This article is part 4 of the series for SQL Server 2019 Enhanced PolyBase. Let quickly recap the previous articles.
- Part 1: We installed SQL Server 2019 PolyBase feature along with Azure Data Studio and SQL Server 2019 preview extension to explore its features
- Part 2: In this part, we learned to create an External table using Azure Data Studio ‘External table wizard’ for the Oracle data source
- Part 3: We learned the useful features of External tables like joins and created an external table using t-SQL instead of the GUI mode for Oracle database in this series article
We have learned earlier that PolyBase in SQL Server 2019 Preview allows access to various data sources such as SQL Server, Oracle, MongoDB, Teradata, and ODBC based sources etc. Azure Data Studio SQL Server 2019 preview extension currently supports for SQL Server and Oracle data sources only from the External table wizard.
In this series, we will create an external table for SQL Server and explore some more features around it.

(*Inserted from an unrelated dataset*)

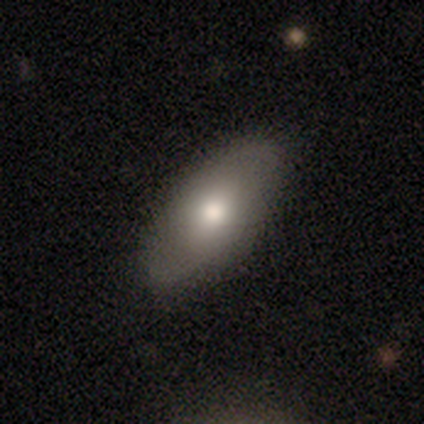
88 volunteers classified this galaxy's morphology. Overall: smooth (76%). How rounded: in between (91%). Merging: none (89%).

Launch Azure Data Studio and connect to the SQL Server 2019 preview instance. Right click on the database and launch ‘Create External Table’.

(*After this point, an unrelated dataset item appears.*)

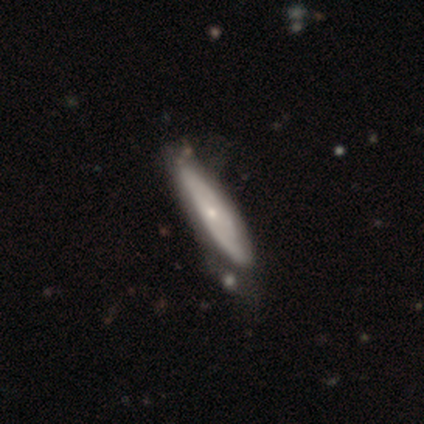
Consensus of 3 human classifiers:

This opens up the wizard to create the external tables. Recently, I faced an issue where the wizard stuck in the ‘step 1’. Progress bar icon keeps rotating and does not show any error message or any progress.
After some time, we get the error message ‘Timeout expired. The timeout period elapsed prior to completion of the operation or the server is not responding.’ This is the general error message and does not point to clear error message.
I tried to close the wizard multiple times and launch it again but it remains the same. It does not show any error message to troubleshoot it further.
Later, during the investigation, I figured out that PolyBase services were in stopped condition.
- SQL Server PolyBase Data Management Service
- SQL Server PolyBase Engine
Now again launch the ‘Create External Table’ wizard in Azure Data Studio. This starts the wizard successfully. Therefore, monitor the service status before launching the wizard to avoid any issues.
External table for SQL Server
In this section, we will use the below source and destination instances.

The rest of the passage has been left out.